--- start of ARTICLE ---

Teaching Brown in Tuscaloosa

Learning about their community's civil rights history inspires students to action

By Alison Schmitke

Illustrator: World Wide Photo

Photo: World Wide Photo
Alabama Gov. George Wallace stands at the entrance of Foster Auditorum in Tuscaloosa, Ala., 1963. Wallace vowed to prevent integration of the campus.

I teach social studies to ninth through 12th grade students at Paul W. Bryant High School in Tuscaloosa, Ala., just a few miles from where Gov. Wallace made his infamous stand at the schoolhouse doors at the University of Alabama on June 11, 1963. We’re also just an hour away from Birmingham, where Police Chief “Bull” Connor turned water cannons on young civil rights protesters.

Usually the challenge of a government/economics teacher is to make historical material seem relevant to students’ lives. But that’s not the case when I teach civil rights; in fact, some of that history is so close to home that my students’ emotions can sometimes overwhelm the point of my lessons. When I show pictures or videos of the scenes from 1960s civil rights struggles, occasionally my African-American students recognize relatives in the pictures. Once a white student told me he spotted an uncle in one of the counter-protests.

My challenge is to help my students learn how to talk about these emotionally charged issues and to help them understand the connections between Tuscaloosa’s present and the freedom fighting past in Alabama and the South.

The History of Our School

The Brown decision originally came to Tuscaloosa in September 1979, when the federal courts ruled that the district had not sufficiently eliminated a segregated school system. That year, Druid High (the all-black school) merged with Tuscaloosa High (the all-white school). The new school was renamed Central High, and after significant white flight to county and private schools, the school settled into a 30 percent white/70 percent black demographic. This arrangement lasted 20 years. Many of my students’ parents were in the first classes attending Central.

In 1999, a federal court lifted the desegregation order. The school board immediately proposed plans to restructure Central High, sparking a debate about whether the district should retain a mega school (one large high school of approximately 1800 students) or build three neighborhood schools (each consisting of approximately 800 students). Proponents of neighborhood schools argued that students would attend schools closer to their homes and white flight would be thwarted. Supporters of the mega school called the three-school plan an attempt to resegregate the high school. Several polls revealed that citizens, students, and teachers preferred the mega school plan.

--- end of ARTICLE ---

> _WRITTEN PROBLEM A_
From the entries, copy out word for word the lines starting at the one containing "pose: elev=174.2 azim=147.5" and ending after the one containing "Dot at: (232, 299)".

--- start of DATASET ---

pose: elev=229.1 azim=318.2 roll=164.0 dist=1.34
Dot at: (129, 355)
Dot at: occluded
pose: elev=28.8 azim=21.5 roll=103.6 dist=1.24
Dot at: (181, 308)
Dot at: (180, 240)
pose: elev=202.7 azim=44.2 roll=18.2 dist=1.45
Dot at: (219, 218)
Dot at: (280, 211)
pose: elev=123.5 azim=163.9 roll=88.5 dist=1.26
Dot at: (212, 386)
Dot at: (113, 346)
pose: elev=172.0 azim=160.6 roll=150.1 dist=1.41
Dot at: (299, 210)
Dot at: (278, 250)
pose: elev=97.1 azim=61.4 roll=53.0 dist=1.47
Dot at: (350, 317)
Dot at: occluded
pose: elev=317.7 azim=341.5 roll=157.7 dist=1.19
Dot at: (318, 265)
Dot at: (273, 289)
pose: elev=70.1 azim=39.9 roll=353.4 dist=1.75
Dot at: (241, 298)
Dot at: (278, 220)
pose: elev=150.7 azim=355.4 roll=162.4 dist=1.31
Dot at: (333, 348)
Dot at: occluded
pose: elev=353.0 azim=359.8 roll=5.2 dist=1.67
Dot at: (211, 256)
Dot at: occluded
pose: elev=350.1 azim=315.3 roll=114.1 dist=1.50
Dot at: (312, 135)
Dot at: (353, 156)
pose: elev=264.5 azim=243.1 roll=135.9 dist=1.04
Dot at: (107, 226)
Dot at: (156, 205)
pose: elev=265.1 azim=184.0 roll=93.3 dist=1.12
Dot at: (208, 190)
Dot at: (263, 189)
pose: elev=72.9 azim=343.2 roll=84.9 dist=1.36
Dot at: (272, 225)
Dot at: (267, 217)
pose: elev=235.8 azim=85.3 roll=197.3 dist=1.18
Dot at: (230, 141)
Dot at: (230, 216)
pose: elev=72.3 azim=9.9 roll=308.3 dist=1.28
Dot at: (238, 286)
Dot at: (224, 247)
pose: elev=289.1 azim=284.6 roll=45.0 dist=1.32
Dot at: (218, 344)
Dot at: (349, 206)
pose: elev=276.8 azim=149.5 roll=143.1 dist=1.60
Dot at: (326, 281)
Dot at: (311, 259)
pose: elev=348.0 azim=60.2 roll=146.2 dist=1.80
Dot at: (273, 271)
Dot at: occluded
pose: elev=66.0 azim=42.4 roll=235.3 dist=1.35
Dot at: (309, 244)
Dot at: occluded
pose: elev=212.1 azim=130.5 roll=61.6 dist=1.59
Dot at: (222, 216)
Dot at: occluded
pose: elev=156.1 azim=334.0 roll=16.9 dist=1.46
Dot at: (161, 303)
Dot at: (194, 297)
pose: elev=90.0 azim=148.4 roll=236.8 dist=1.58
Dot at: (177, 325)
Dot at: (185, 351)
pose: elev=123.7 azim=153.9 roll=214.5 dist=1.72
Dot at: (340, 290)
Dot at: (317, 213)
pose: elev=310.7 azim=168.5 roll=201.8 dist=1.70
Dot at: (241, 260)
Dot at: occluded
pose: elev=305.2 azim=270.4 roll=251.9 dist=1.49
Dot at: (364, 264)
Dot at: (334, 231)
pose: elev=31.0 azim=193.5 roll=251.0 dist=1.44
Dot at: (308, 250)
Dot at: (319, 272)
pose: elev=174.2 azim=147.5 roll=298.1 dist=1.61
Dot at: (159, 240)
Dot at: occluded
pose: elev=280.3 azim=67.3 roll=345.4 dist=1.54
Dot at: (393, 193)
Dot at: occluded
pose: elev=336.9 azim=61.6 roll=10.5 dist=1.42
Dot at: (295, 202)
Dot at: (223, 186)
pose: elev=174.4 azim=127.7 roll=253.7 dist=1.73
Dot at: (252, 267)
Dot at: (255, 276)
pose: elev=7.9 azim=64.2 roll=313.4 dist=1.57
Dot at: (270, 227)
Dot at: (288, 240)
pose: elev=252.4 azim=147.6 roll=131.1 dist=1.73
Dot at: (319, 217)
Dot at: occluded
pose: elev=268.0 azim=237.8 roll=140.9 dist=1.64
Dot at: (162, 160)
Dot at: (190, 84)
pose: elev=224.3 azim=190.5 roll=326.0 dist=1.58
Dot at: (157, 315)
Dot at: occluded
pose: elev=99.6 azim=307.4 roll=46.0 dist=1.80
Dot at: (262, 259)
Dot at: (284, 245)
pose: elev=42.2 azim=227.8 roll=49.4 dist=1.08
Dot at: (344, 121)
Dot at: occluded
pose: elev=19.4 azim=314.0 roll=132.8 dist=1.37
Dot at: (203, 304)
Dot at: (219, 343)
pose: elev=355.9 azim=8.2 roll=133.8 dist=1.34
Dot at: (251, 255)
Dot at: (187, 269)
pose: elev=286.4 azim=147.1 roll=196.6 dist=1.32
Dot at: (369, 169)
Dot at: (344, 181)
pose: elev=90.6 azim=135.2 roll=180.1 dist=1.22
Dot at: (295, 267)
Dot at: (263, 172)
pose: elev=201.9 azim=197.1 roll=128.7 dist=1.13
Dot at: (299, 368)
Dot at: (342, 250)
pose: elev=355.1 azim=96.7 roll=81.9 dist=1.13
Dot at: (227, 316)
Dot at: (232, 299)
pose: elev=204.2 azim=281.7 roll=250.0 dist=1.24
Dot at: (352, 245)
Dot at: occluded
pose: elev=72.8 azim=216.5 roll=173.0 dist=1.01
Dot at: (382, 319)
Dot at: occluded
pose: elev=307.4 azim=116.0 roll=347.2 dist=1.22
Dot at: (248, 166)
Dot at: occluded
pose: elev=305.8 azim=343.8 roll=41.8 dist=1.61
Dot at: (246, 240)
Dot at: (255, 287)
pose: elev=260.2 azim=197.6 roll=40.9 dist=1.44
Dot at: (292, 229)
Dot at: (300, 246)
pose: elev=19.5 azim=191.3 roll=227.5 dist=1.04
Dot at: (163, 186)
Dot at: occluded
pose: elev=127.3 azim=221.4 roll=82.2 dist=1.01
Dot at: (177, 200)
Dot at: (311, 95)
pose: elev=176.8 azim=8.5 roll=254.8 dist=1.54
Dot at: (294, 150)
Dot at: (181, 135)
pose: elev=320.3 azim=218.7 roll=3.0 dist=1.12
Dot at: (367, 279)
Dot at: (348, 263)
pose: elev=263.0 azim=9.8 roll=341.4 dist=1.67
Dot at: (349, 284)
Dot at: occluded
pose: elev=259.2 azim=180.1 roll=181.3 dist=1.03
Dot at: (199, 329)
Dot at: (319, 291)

--- end of DATASET ---

> _WRITTEN PROBLEM B_
Quote the full article on teaching Brown in Tuscaloosa, word for word.

> _TASK OUTPUT A_
pose: elev=174.2 azim=147.5 roll=298.1 dist=1.61
Dot at: (159, 240)
Dot at: occluded
pose: elev=280.3 azim=67.3 roll=345.4 dist=1.54
Dot at: (393, 193)
Dot at: occluded
pose: elev=336.9 azim=61.6 roll=10.5 dist=1.42
Dot at: (295, 202)
Dot at: (223, 186)
pose: elev=174.4 azim=127.7 roll=253.7 dist=1.73
Dot at: (252, 267)
Dot at: (255, 276)
pose: elev=7.9 azim=64.2 roll=313.4 dist=1.57
Dot at: (270, 227)
Dot at: (288, 240)
pose: elev=252.4 azim=147.6 roll=131.1 dist=1.73
Dot at: (319, 217)
Dot at: occluded
pose: elev=268.0 azim=237.8 roll=140.9 dist=1.64
Dot at: (162, 160)
Dot at: (190, 84)
pose: elev=224.3 azim=190.5 roll=326.0 dist=1.58
Dot at: (157, 315)
Dot at: occluded
pose: elev=99.6 azim=307.4 roll=46.0 dist=1.80
Dot at: (262, 259)
Dot at: (284, 245)
pose: elev=42.2 azim=227.8 roll=49.4 dist=1.08
Dot at: (344, 121)
Dot at: occluded
pose: elev=19.4 azim=314.0 roll=132.8 dist=1.37
Dot at: (203, 304)
Dot at: (219, 343)
pose: elev=355.9 azim=8.2 roll=133.8 dist=1.34
Dot at: (251, 255)
Dot at: (187, 269)
pose: elev=286.4 azim=147.1 roll=196.6 dist=1.32
Dot at: (369, 169)
Dot at: (344, 181)
pose: elev=90.6 azim=135.2 roll=180.1 dist=1.22
Dot at: (295, 267)
Dot at: (263, 172)
pose: elev=201.9 azim=197.1 roll=128.7 dist=1.13
Dot at: (299, 368)
Dot at: (342, 250)
pose: elev=355.1 azim=96.7 roll=81.9 dist=1.13
Dot at: (227, 316)
Dot at: (232, 299)

> _TASK OUTPUT B_
Teaching Brown in Tuscaloosa

Learning about their community's civil rights history inspires students to action

By Alison Schmitke

Illustrator: World Wide Photo

Photo: World Wide Photo
Alabama Gov. George Wallace stands at the entrance of Foster Auditorum in Tuscaloosa, Ala., 1963. Wallace vowed to prevent integration of the campus.

I teach social studies to ninth through 12th grade students at Paul W. Bryant High School in Tuscaloosa, Ala., just a few miles from where Gov. Wallace made his infamous stand at the schoolhouse doors at the University of Alabama on June 11, 1963. We’re also just an hour away from Birmingham, where Police Chief “Bull” Connor turned water cannons on young civil rights protesters.

Usually the challenge of a government/economics teacher is to make historical material seem relevant to students’ lives. But that’s not the case when I teach civil rights; in fact, some of that history is so close to home that my students’ emotions can sometimes overwhelm the point of my lessons. When I show pictures or videos of the scenes from 1960s civil rights struggles, occasionally my African-American students recognize relatives in the pictures. Once a white student told me he spotted an uncle in one of the counter-protests.

My challenge is to help my students learn how to talk about these emotionally charged issues and to help them understand the connections between Tuscaloosa’s present and the freedom fighting past in Alabama and the South.

The History of Our School

The Brown decision originally came to Tuscaloosa in September 1979, when the federal courts ruled that the district had not sufficiently eliminated a segregated school system. That year, Druid High (the all-black school) merged with Tuscaloosa High (the all-white school). The new school was renamed Central High, and after significant white flight to county and private schools, the school settled into a 30 percent white/70 percent black demographic. This arrangement lasted 20 years. Many of my students’ parents were in the first classes attending Central.

In 1999, a federal court lifted the desegregation order. The school board immediately proposed plans to restructure Central High, sparking a debate about whether the district should retain a mega school (one large high school of approximately 1800 students) or build three neighborhood schools (each consisting of approximately 800 students). Proponents of neighborhood schools argued that students would attend schools closer to their homes and white flight would be thwarted. Supporters of the mega school called the three-school plan an attempt to resegregate the high school. Several polls revealed that citizens, students, and teachers preferred the mega school plan.